Commissioner Dick said authorities are already at a "very high level of alertness".

She said: "Severe means that an attack is highly likely, and the threat level was at severe.

"So, we were prepared potentially for an incident as we have been for some considerable time. The threat level is a matter, as you know, for the independent JTAC, the terrorism analysis centre, and they take a whole range of factors into account in setting the threat level.

In my view, we responded extremely well to this ghastly, ghastly incident.

"I can tell you that we will be doing absolutely everything in our power to try to stop such horrendous attack as this.

"We will be working with the government, and with our colleagues in the intelligence services to do so."

Political parties suspend election campaigns

The main political parties have all suspended their general election campaigns in the aftermath of the attack.

The UK goes to the polls on 8 June.

It is the second time that campaigning has been suspended.
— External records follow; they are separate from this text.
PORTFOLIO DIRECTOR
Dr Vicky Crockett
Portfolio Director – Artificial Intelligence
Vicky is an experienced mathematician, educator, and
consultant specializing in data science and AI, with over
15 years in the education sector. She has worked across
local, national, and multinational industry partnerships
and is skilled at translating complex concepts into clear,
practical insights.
It was suspended for three days after the Manchester attack on 22 May.

The Joint Terrorism Analysis Centre moved the terror threat up to 'critical' following the Manchester bomb, triggering heightened security measures including the deployment of military personnel to support police under Operation Temperer.

The threat level was last weekend lowered to the second highest category of 'severe'.

The attack has received widespread condemnation from political leaders, with London mayor Sadiq Khan calling it "deliberate and cowardly".

He said: "This was a deliberate and cowardly attack on innocent Londoners and visitors to our city enjoying their Saturday night.

I condemn it in the strongest possible terms. There is no justification whatsoever for such barbaric acts.

Mrs May said: "Our thoughts are with those who are caught up in these dreadful events."

The government's Cobra emergency committee met today, Downing Street said.

Scotland's First Minister Nicola Sturgeon said: "Following the horrific terrorist attack in the centre of London last night, we are working closely with the UK government and Police Scotland to monitor the situation. Later today I will chair a meeting of the Scottish Government's Resilience Committee.

"My thoughts are with the families and friends of those who have tragically lost their lives and with everyone who has been harmed or affected by these terrible incidents."